The invention discloses a distributed XML database sorting method and apparatus. The method comprises the steps of sending a query request to a plurality of computing nodes in a distributed XML database, wherein the query request carries a query item, a sorting item and a sorting rule; receiving an ordered sequence returned by each computing node after sorting query results according to the sorting item and the sorting rule, wherein the query results are obtained by querying data at the computing nodes by the computing nodes according to the query item; and performing merging operation on the received ordered sequences returned by the computing nodes. According to the method, the computing nodes query the data at the computing nodes according to the query item and sort the query results according to the sorting item and the sorting rule, and a control node can finish sorting of a large amount of data only by merging the ordered sequences already sorted by the computing nodes, so that the IO time is greatly shortened, the sorting efficiency is improved, and the user experience is enhanced.

Description

The sort method of a kind of distributed XML data base and device

Technical field

The present invention relates to a kind of sort method, particularly relate to sort method and the device of a kind of distributed XML data base.

Background technology

Comprising two category nodes in distributed XML data base: control node and computing node, computing node, for mutual with control node, preserves fragment data, completes local queries and local query optimization；Controlling node for externally providing query interface, global optimization, result merges.For client, client is indifferent to data distribution situation and the data merging process of distributed XML data base, as long as taking correct Query Result, but owing to inquiry launches on multiple computing nodes simultaneously, control node to need to merge all of Query Result, for the language (XQuery) for XML data query of non-sequence, as long as the data that control node obtains each computing node are simply combined；For needing the XQuery of sequence, owing to data are distributed on different computing nodes, simple each computing node that merges can not obtain the ranking results of the overall situation, it is necessary to controlling node, data is ranked up operation.Wanting the result after being sorted, controlling node needs the result that the merging of multiple computing nodes is obtained to be ranked up.

Because result set may exceed the capacity of content, need to adopt external sort so controlling node.External sort refers to the sequence of big file, and record namely to be sorted is stored on external memory, and file to be sorted cannot a graftabl, it is necessary to carry out the exchange of many secondary data between internal memory and external memory storage, with the purpose of the whole file that reaches to sort.

The most frequently used algorithm of external sort is multichannel merger sequence, by original resolve into multiple can the part of disposable dress people's internal memory, respectively every part is called in internal memory and completes sequence.Then, ranked subfile is carried out merger sequence.According to limited memory source, big file being divided into L section, then successively this L section read in internal memory and utilize efficient internal sort algorithm to be ranked up each section, the result after sequence is initial merger section in order and writes direct external memory file.To select suitable sort algorithm during internal sort, and to consider that auxiliary space that internal sort needs and limited memory headroom determine big file is divided into several sections actually.Next selecting suitable way k that this L merger section is carried out multichannel merger sequence, each time merger makes k merger section become 1 bigger merger section write file, repeatedly obtains whole orderly file after several times merger.In above-mentioned algorithm, limiting according to internal memory, the different choice of L and K may relate to repeatedly I/O operation.

Summary of the invention

In order to overcome the above-mentioned problems in the prior art, embodiments provide sort method and the device of a kind of distributed XML data base, decrease the IO time in sequencer procedure, enhance Consumer's Experience.

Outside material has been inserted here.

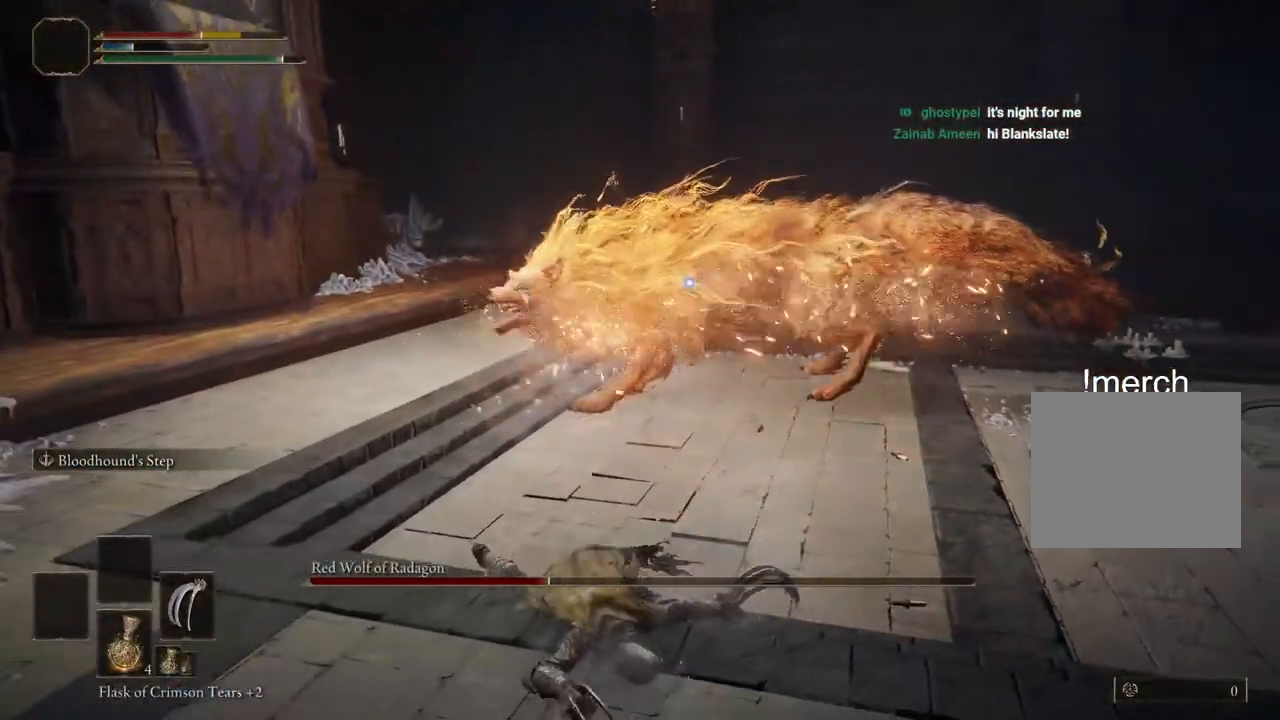
{"buttons": [], "left_stick": "down-right", "right_stick": "left", "events": [[167, "CIRCLE", "down"], [217, "CIRCLE", "up"]]}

In order to solve above-mentioned technical problem, the embodiment of the present invention adopts the following technical scheme that

An aspect according to the embodiment of the present invention, provide the sort method of a kind of distributed XML data base, it is applied to the control node in XML database, described method includes: sending the multiple computing nodes in an inquiry request extremely described distributed XML data base, described inquiry request carries query term, order item and ordering rule；Receiving each computing node according to ordered sequence to returning after result ranking of described order item and ordering rule, described Query Result is computing node to be obtained according to after the described query term data query to this computing node place；The described ordered sequence that each computing node received is returned carries out merger operation.

Wherein, described described ordered sequence is carried out merger operation include:

If carrying out the data volume of the ordered sequence of merger operation not less than the internal memory upper limit, then ordered sequence is stored directly in internal memory.

Wherein, described described ordered sequence is carried out merger operation also include:

If the data volume carrying out the ordered sequence of merger operation exceedes the internal memory upper limit, then the ordered sequence exceeding the internal memory upper limit is saved in disk, waits that internal memory reads.

Another aspect according to the embodiment of the present invention, additionally provide the sort method of a kind of distributed XML data base, it is applied to the computing node in XML database, described method includes: receiving the inquiry request controlling node transmission in XML database, described inquiry request carries query term, order item and ordering rule；According to described query term, the data at this computing node place are inquired about, obtain a Query Result, and according to described order item and ordering rule, Query Result is ranked up, to obtain an ordered sequence；Send described ordered sequence to described control node, so that controlling node described ordered sequence is carried out merger operation.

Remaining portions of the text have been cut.